The incident that caused Steve to get so worked up was one of the dumber things done by the public relations side of a major US corporation in years.  The last case like this that I can remember is AT&T issuing a press release that announced that the one-time biggest company in the world, whose stock was considered safe enough for "widow's and orphan's" (some of you readers may not remember those utopian days), was adding the "Hot Channel" to the lineup on their cable TV companies.  Thus proving two things; that pornography is still a technology driver and that PR departments can be stunningly naive.

 

For the education of the folks among you who have turned off the TV until after the elections are over to avoid the stomach turning political ads (almost makes one loose one's faith in democracy), Apple Computer has been running a series of ads where people talk about switching from Windows machines to Macs.  The speakers in these ads look like real people and use what seem to be real names.  In this case Microsoft put up their own "switching" web page. 

 

Microsoft's version, called "Confessions of a Mac to PC convert," purported to be from a someone who switched to Windows XP after owning Macs for 8 years and was thrilled with her new life.  And the switch was easy: "I was up and running in less than one day, Girl Scouts honor."  Maybe the Girl Scouts should join the parade of people suing Microsoft because there was no honor in this switcher. 

 

Since the story did not ring true it did not take long for folks to start poking around and to find the name of a PR firm embedded in Word documents that accompanied the ad.
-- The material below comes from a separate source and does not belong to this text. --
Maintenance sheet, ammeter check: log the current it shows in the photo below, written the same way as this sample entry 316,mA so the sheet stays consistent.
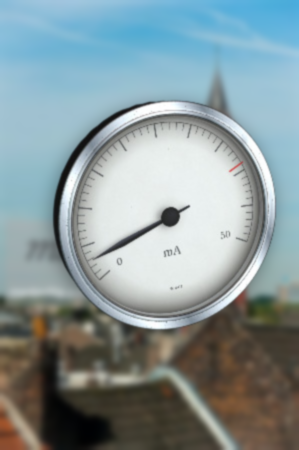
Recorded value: 3,mA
Another example of Microsoft's refusal to seriously evaluate the privacy aspects of their products -- neat that one of the problems bit them this time.  It turned out that the whole thing was written by the PR firm, which works for Microsoft, and the lovely picture of a young woman looking somewhere between meek and plaintive, turned out to be a stock photo from Getty Images.

 

  Considering the sate of Apple's sales it should not have been hard to find a real Mac-to-PC switcher, so the whole episode gives the term amateurish a whole new context.  I hope Steve's castigation message is "speak the truth" and not "don't get caught." Time will tell.

 

disclaimer:  I could not find a Harvard class on castigation so Steve must have done some post-graduate study, anyway the above observation is mine alone.